- _WORK ORDER_
Copy out all the records below with every "series" swapped for "data set" and nothing else changed. Leave the pictures out.

- _MATERIAL FOR THE TASK_

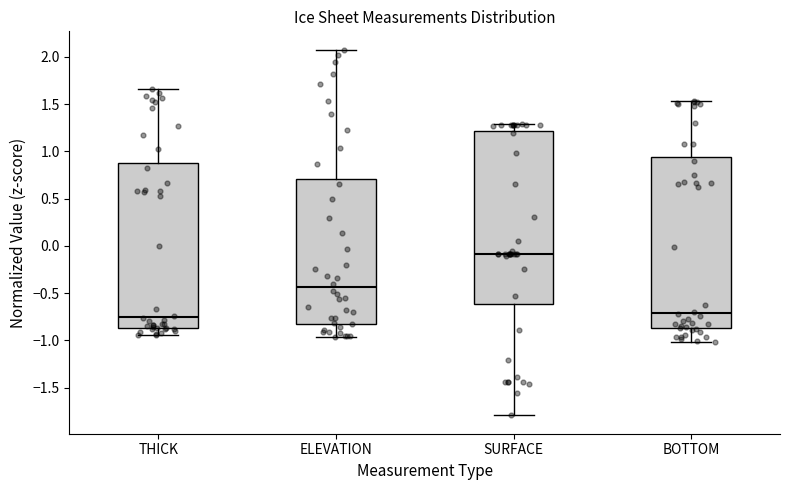

Reading left to right, read every box against the y-axis: the position of its median line, the range the box covers, and the ends of its whiskers. The values are not printed on the chart, so give them approximately, as read against the axis.

THICK: median -0.75, box -0.85 to 0.90, whiskers -0.95 to 1.65
ELEVATION: median -0.45, box -0.80 to 0.70, whiskers -0.95 to 2.10
SURFACE: median -0.10, box -0.60 to 1.20, whiskers -1.80 to 1.30
BOTTOM: median -0.70, box -0.85 to 0.95, whiskers -1.00 to 1.55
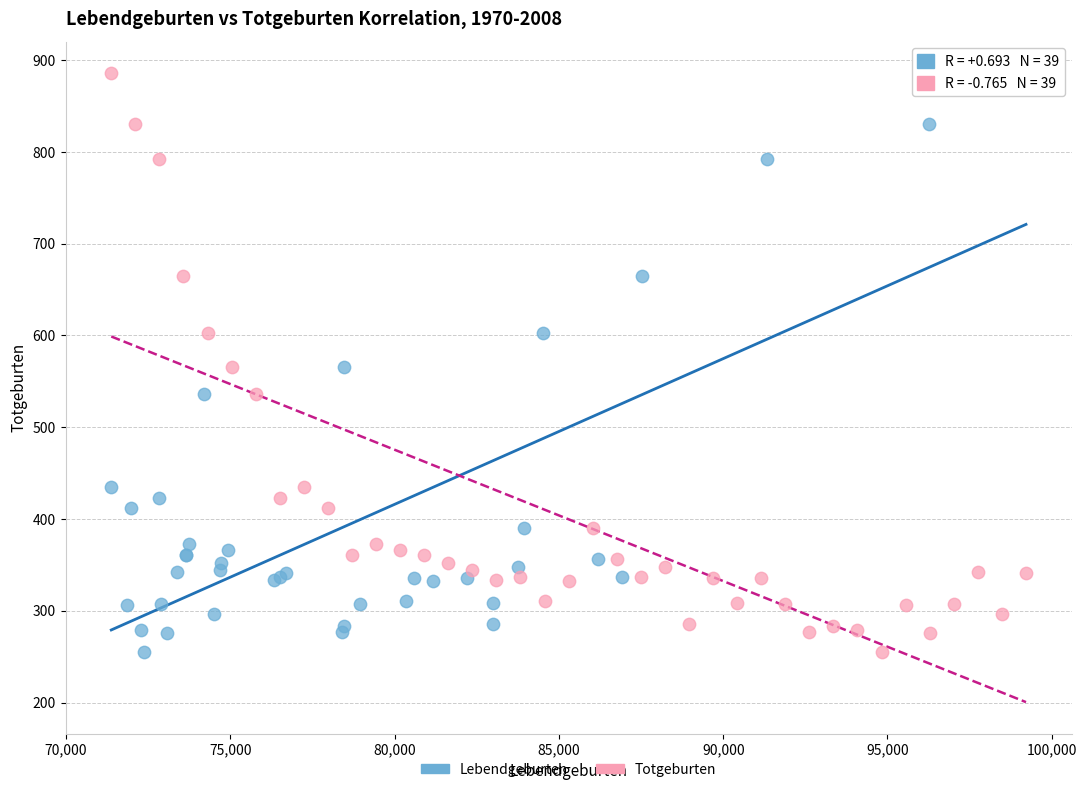

What are all the series names shown in the legend?

Lebendgeburten, Totgeburten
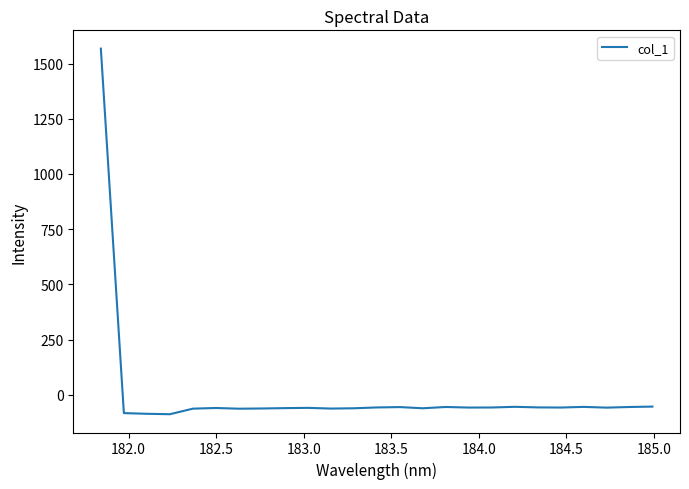

What is the difference between the maximum and minimum values?

1655.6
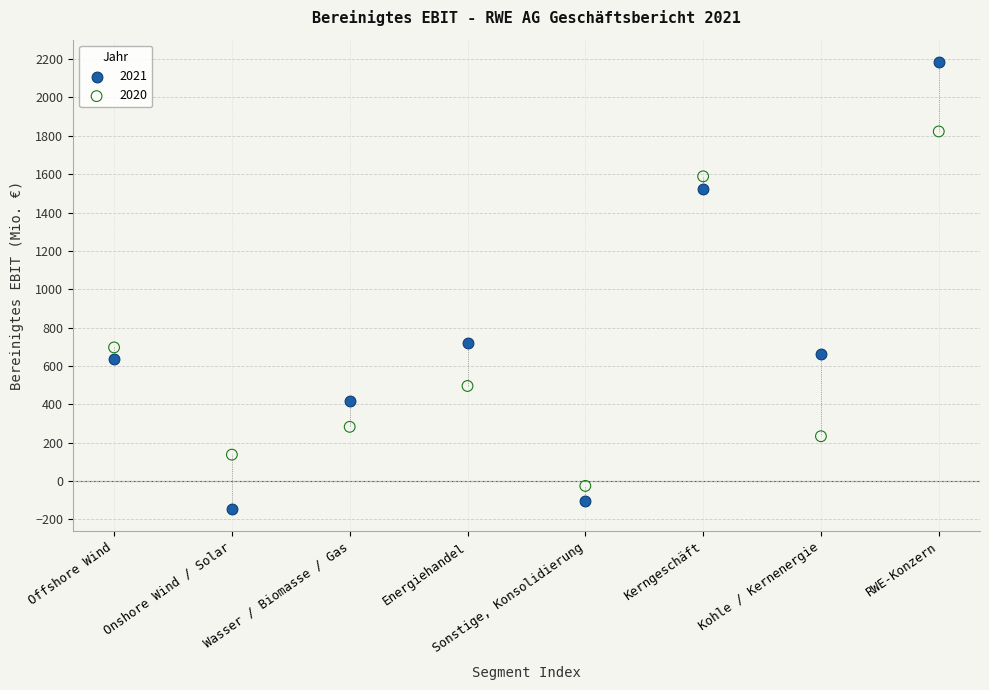

Which series contains the lowest Y value?

2021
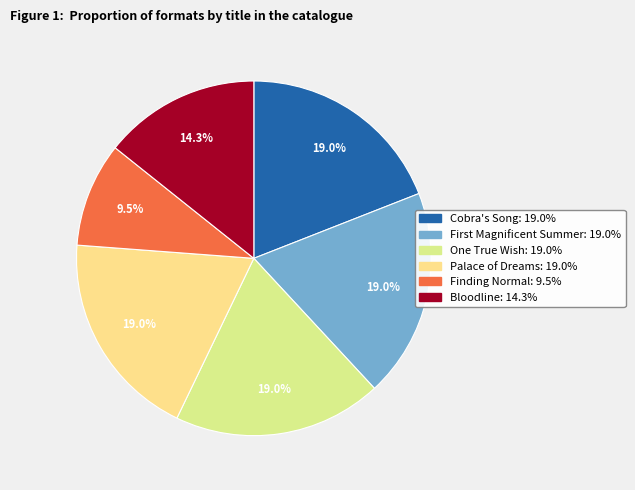

Rank the categories by value from lowest to highest.

Finding Normal, Bloodline, Cobra's Song, First Magnificent Summer, One True Wish, Palace of Dreams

- _RESULT OF THIS TASK_
Reading left to right, read every box against the y-axis: the position of its median line, the range the box covers, and the ends of its whiskers. The values are not printed on the chart, so give them approximately, as read against the axis.

THICK: median -0.75, box -0.85 to 0.90, whiskers -0.95 to 1.65
ELEVATION: median -0.45, box -0.80 to 0.70, whiskers -0.95 to 2.10
SURFACE: median -0.10, box -0.60 to 1.20, whiskers -1.80 to 1.30
BOTTOM: median -0.70, box -0.85 to 0.95, whiskers -1.00 to 1.55

What are all the data set names shown in the legend?

Lebendgeburten, Totgeburten

What is the difference between the maximum and minimum values?

1655.6

Which data set contains the lowest Y value?

2021

Rank the categories by value from lowest to highest.

Finding Normal, Bloodline, Cobra's Song, First Magnificent Summer, One True Wish, Palace of Dreams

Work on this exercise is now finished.